As movimentações para a constituição das listas andavam numa roda viva. Nesta altura, os sorrisos hipócritas surgiam em catadupa. A promessa de novos empregos levavam muitos a silenciarem as suas ideias. A necessidade falava mais alto. Os homens do poder instalado há muito que iam provocando medo aos habitantes da aldeia. Ser uma voz discordante numa terra em que a maioria depende de outros era um desafio a que muitos não arriscavam. Artur era um homem de ideais. A sua vida passava por ser fiel a ele mesmo, independentemente de tudo o que rodeava. A vontade de arriscar na elaboração de uma lista era mais forte que a pressão política local. Já iniciara os seus contacos. Muitos recusavam apesar de no silêncio confessarem a fidelidade do voto a este aventureiro em terras que teimavam em não se desenvolver, pois as pedras impediam esse mesmo desenvolvimento.

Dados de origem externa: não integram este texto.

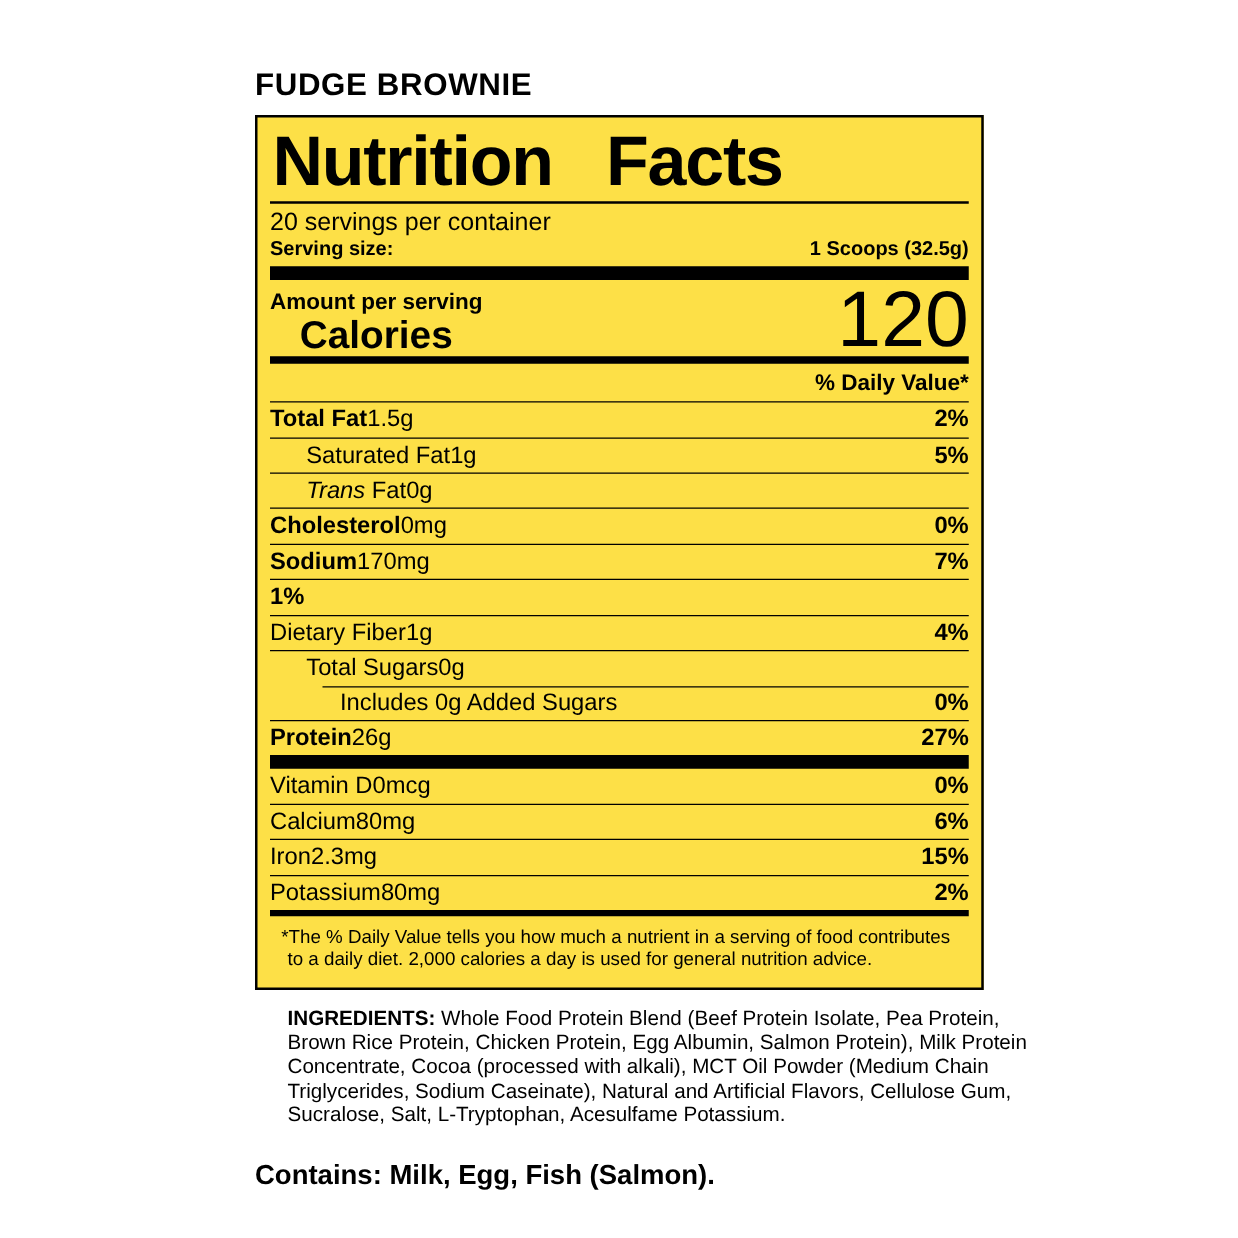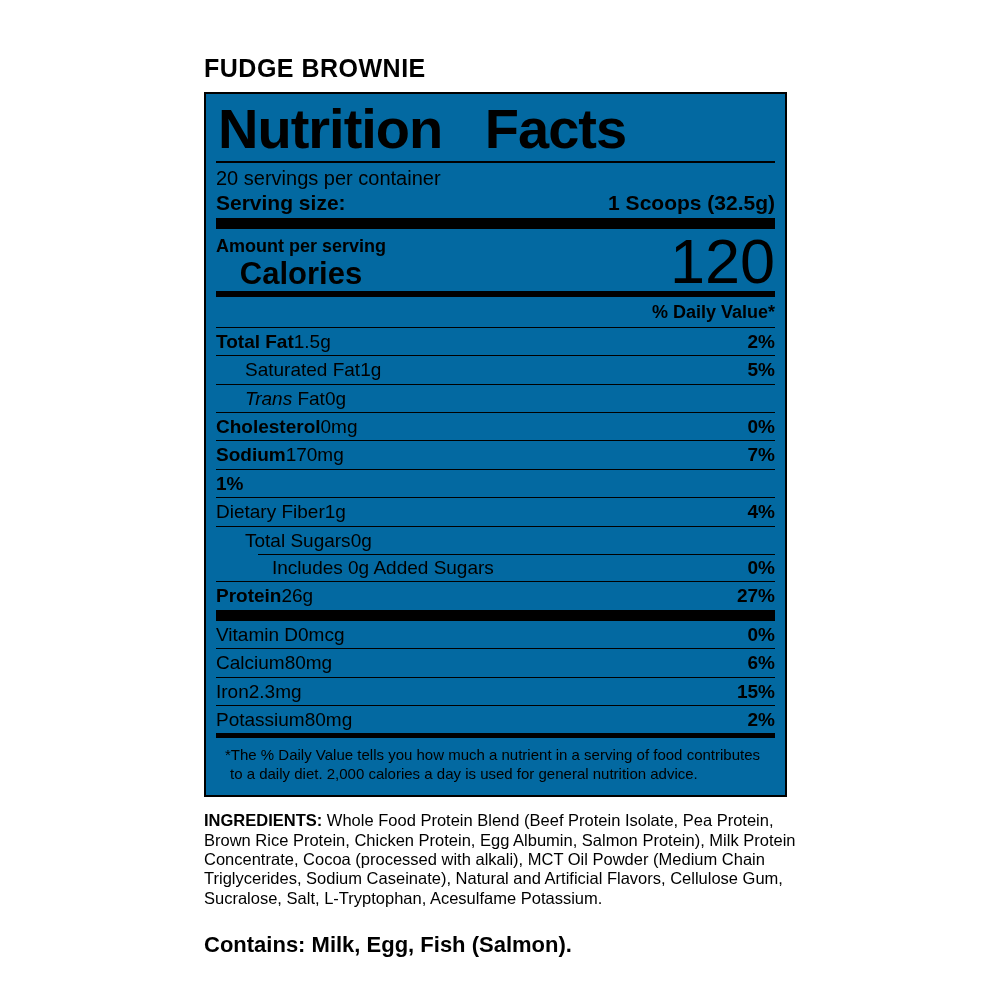--- a/index.html
+++ b/index.html
@@ -27,7 +27,7 @@
     width: 583px;
     border: 2px solid #000;
     padding: 4px 10px 0 10px;
-    background: #0369a1;
+    background: #fde047;
   }
   .nf-title {
     font-size: 56px;

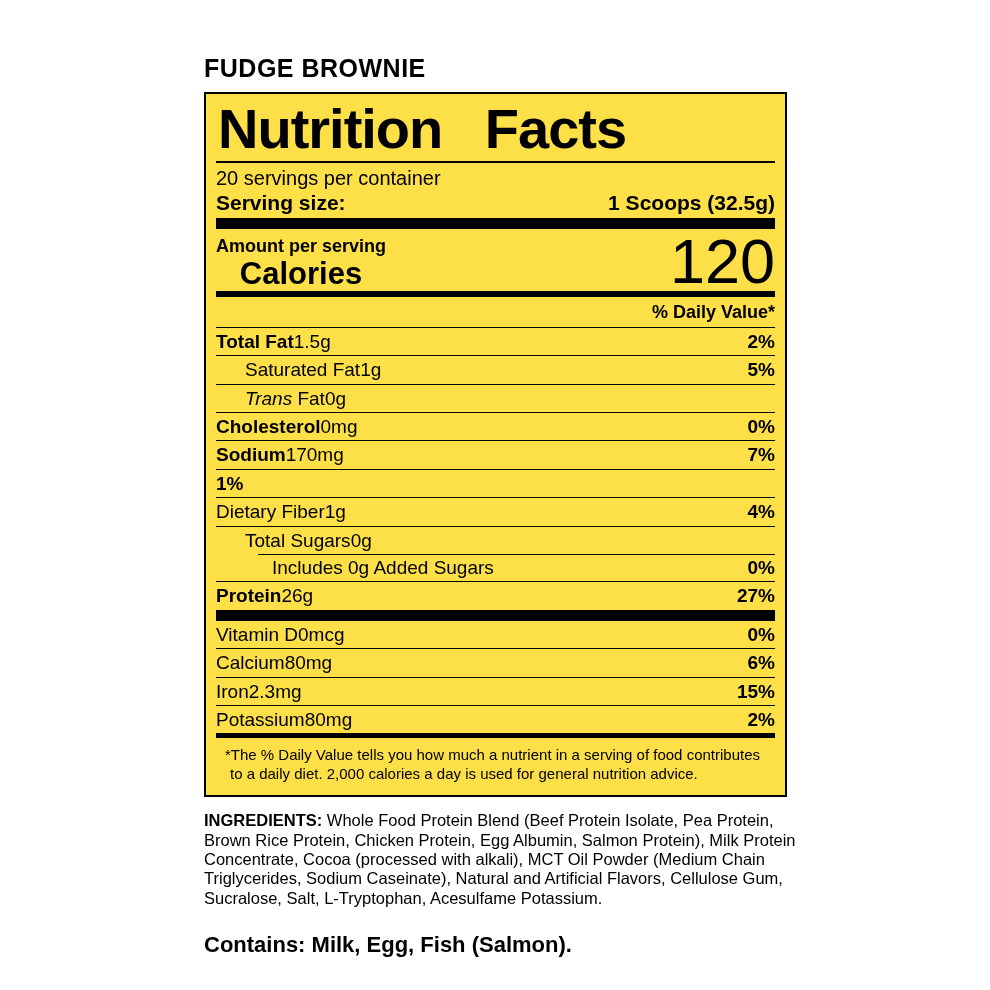--- a/index.html
+++ b/index.html
@@ -47,7 +47,7 @@
   .nf-serving-size {
     display: flex;
     justify-content: space-between;
-    font-size: 21px;
+    font-size: 16px;
     font-weight: bold;
     line-height: 1.1;
     padding: 2px 0 4px 0;

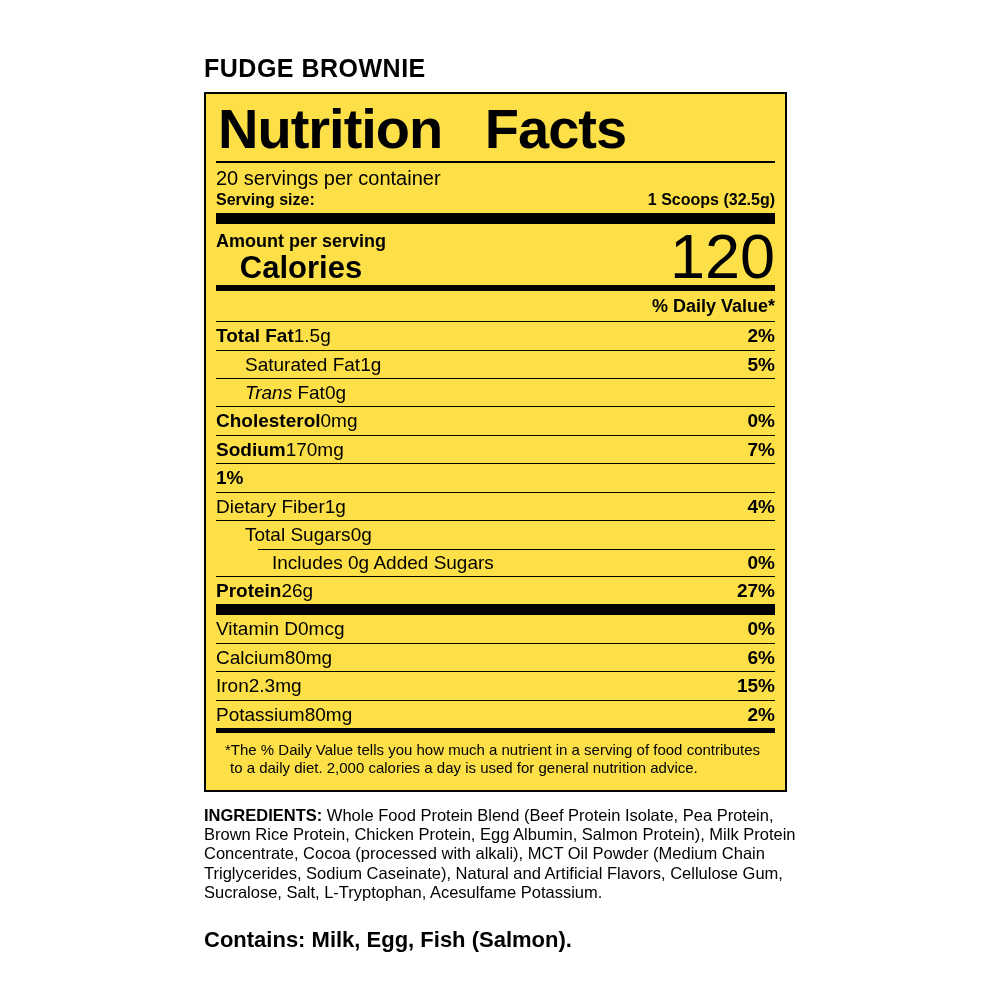--- a/index.html
+++ b/index.html
@@ -105,6 +105,7 @@
     width: 600px;
     font-size: 16.5px;
     line-height: 1.18;
+    margin-left: 26px;
   }
   .ingredients .b, .contains { font-weight: bold; }
   .contains {

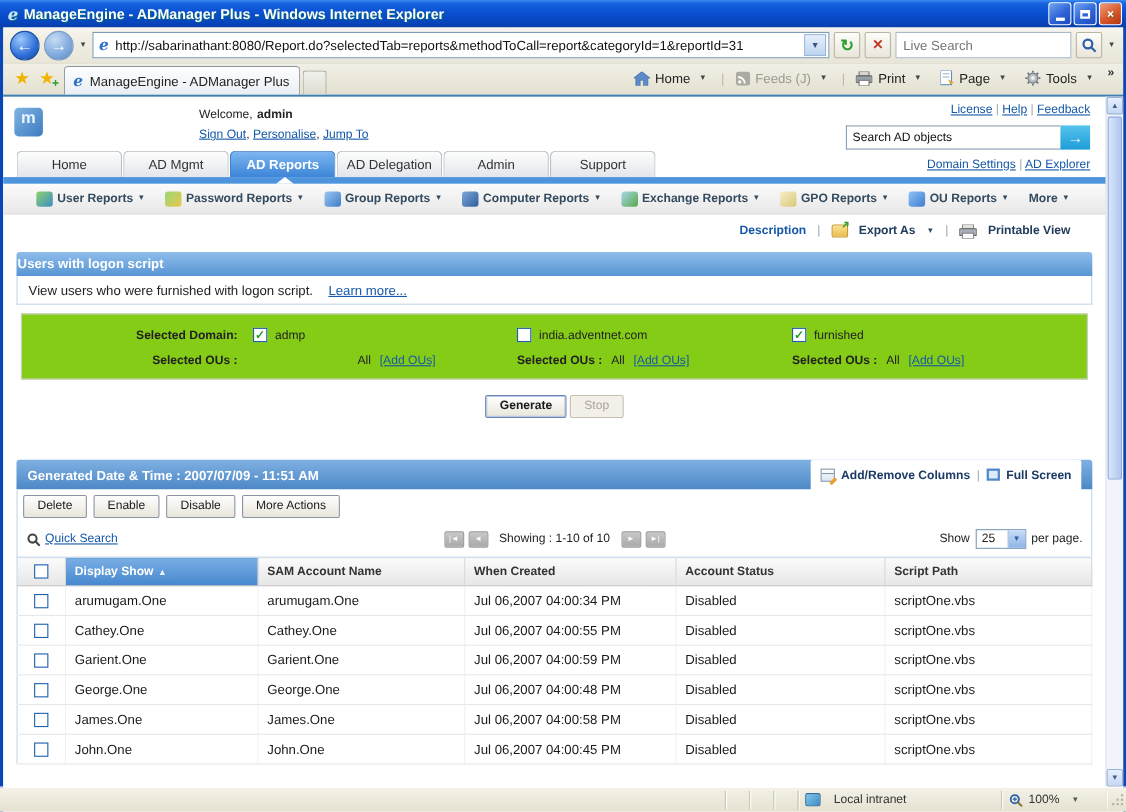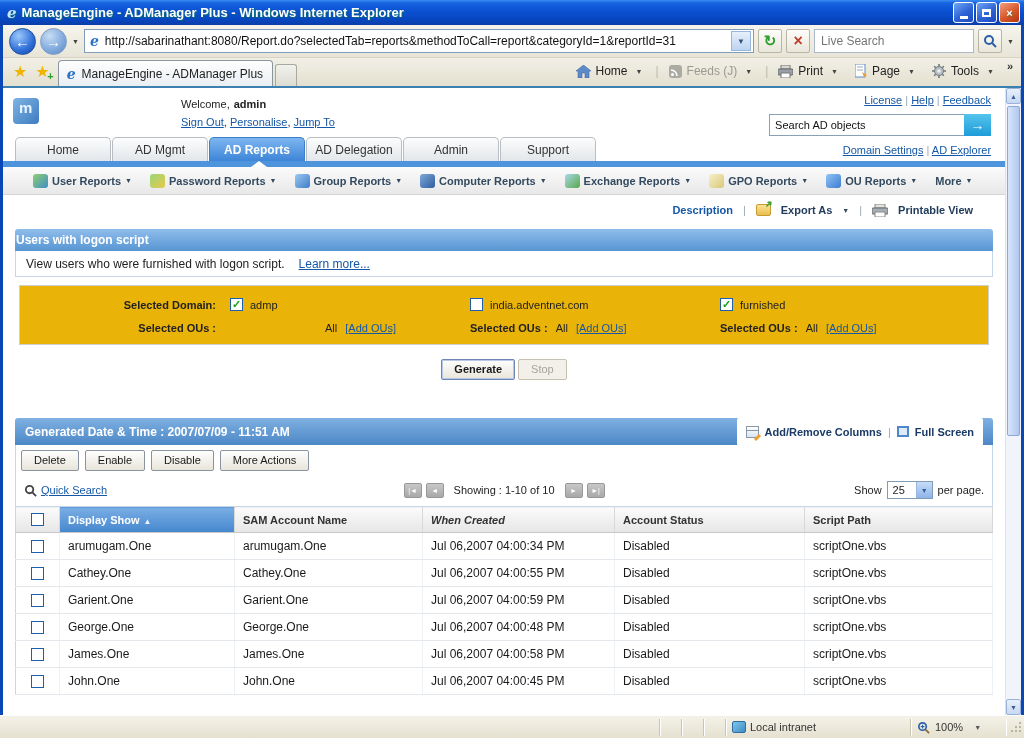--- a/index.html
+++ b/index.html
@@ -107,7 +107,7 @@
   .panel-header { height:22px; background:linear-gradient(180deg,#8FBDEB,#5795D3); border-radius:3px 3px 0 0; display:flex; align-items:center; padding:0 1px; color:#fff; font-weight:bold; font-size:12px; }
   .panel-desc { height:26px; border:1px solid #C5D6E8; border-top:none; display:flex; align-items:center; padding:0 10px; gap:14px; font-size:12px; color:#222; background:#fff; }
 
-  .domain-box { margin:8px 4px 0 4px; border:1px solid #CFCFCF; background:#eab308; padding:12px 0 10px 0; display:flex; }
+  .domain-box { margin:8px 4px 0 4px; border:1px solid #CFCFCF; background:#84cc16; padding:12px 0 10px 0; display:flex; }
   .dom-label { width:210px; text-align:right; font-weight:bold; font-size:11px; padding-right:14px; padding-top:1px; }
   .dom-col { width:250px; }
   .dom-row1 { display:flex; align-items:center; gap:7px; font-size:11px; }

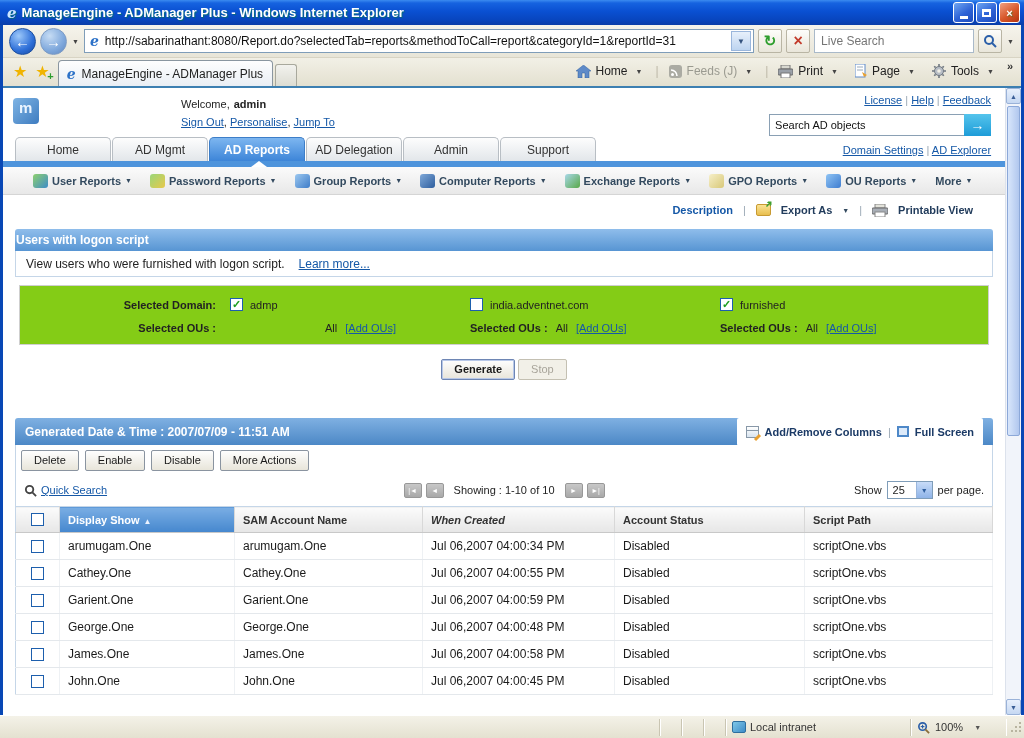--- a/index.html
+++ b/index.html
@@ -147,7 +147,7 @@
   .rtable th.sorted { background:linear-gradient(180deg,#7AAEE4,#4587CE); color:#fff; }
   .rtable td { height:27px; border-bottom:1px solid #E4E8EC; border-right:1px solid #EEF1F4; padding-left:8px; color:#1A1A1A; background:#fff; }
   .col-check { width:44px; text-align:center !important; padding-left:0 !important; }
-  .col1{width:175px;} .col2{width:188px;} .col3{width:192px;font-style:italic;} .col4{width:190px;}
+  .col1{width:175px;} .col2{width:188px;} .col3{width:192px;} .col4{width:190px;}
   .sort-arrow { font-size:8px; color:#EAF2FF; margin-left:4px; }
 
   

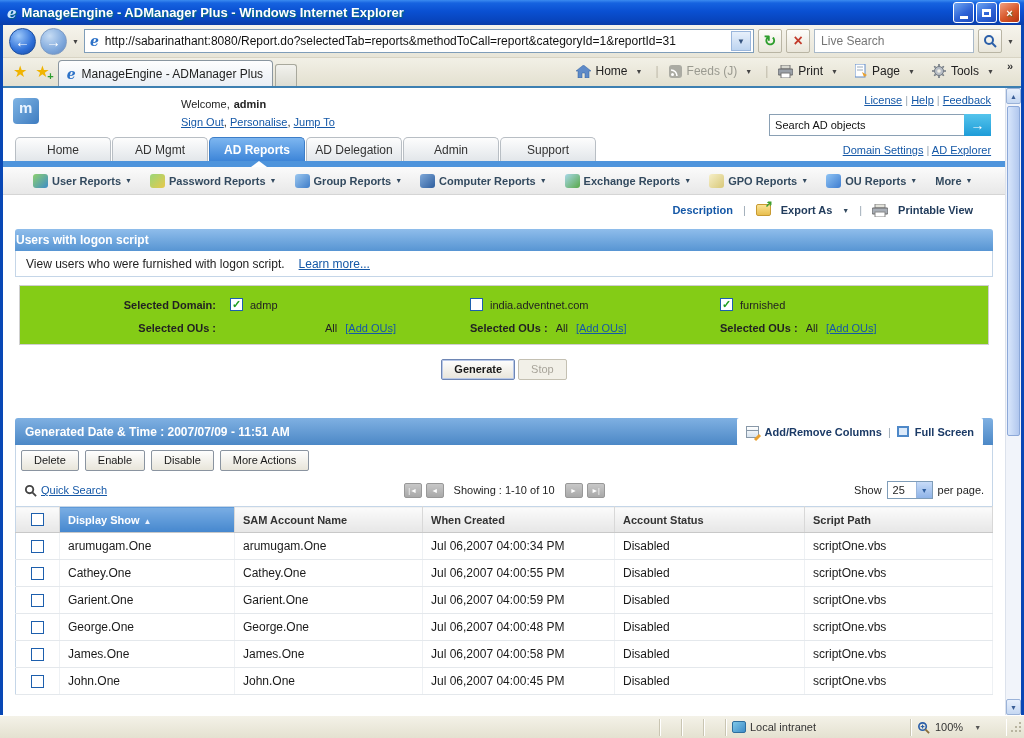--- a/index.html
+++ b/index.html
@@ -161,7 +161,7 @@
   .sb-seg { height:17px; border-right:1px solid #C9C5B2; box-shadow:1px 0 0 #FFFFFF; display:flex; align-items:center; padding:0 6px; }
   .sb-fill { flex:1; }
   .sb-narrow { width:22px; }
-  .zone-seg { width:185px; gap:4px; }
+  .zone-seg { width:185px; gap:12px; }
   .zoom-seg { width:95px; gap:5px; border-right:none; }
   .monitor-ico { width:14px; height:12px; background:linear-gradient(135deg,#7FC8E8,#3E8CC8); border:1px solid #2E6E9E; border-radius:2px; position:relative; }
   .grip { width:16px; height:16px; margin-left:2px; position:relative; }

SENSAÇÕES DE UM FINAL DE TARDE

Naquele tarde de Agosto, o silêncio da terra mãe produzia uma mística semelhante à do local da invoçação do Divino. As ruelas, cobras que passeiam os montes e as pedras desta terras, fazem-nos "donos" de uma aldeia para quem o viver puro e simples é a motivação da maior parte dos seus habitantes. O sino apelava à oração, através da santa missa, onde eram lembrados muitos daqueles que outrora passearam e tropeçaram na calçada. O emigrante bebe intensamente o ar e o sentir do seu habitat. O próximo ano, mês de Agosto, será o regresso e o sonho de um dia poder regressar, ciente que o seu coração estará simultaneamente na terra que o recebeu.

UMA EDUCAÇÃO PRAGMÁTICA

As mimosas, este ano, parece que floriram mais cedo. A anunciação da Primavera profetiza uma nova terra com novos homens e novas mulheres. Na escola, Luís, de olhos brilhantes, bebe as palavras meigas e ternas da professora Rute. Artur espera o filho para o levar pelos montes e vales da aldeia. A mãe natureza é a outra docente que complementa a formação paterna e escolar. O saber de experiência feita torna o cidadão mais completos e mais capaz de enfrentar um mundo cada vez mais inquieto e sem valores. Humanidade, espiritualidade e pragmatismo da vida, eis a triologia na formação de um rebento. Eram estes os vectores que ele pretendia para o seu petiz, ainda tão frágil mas com necessidade de criar raizes fortes de modo a que no futuro não caia à primeira ventania.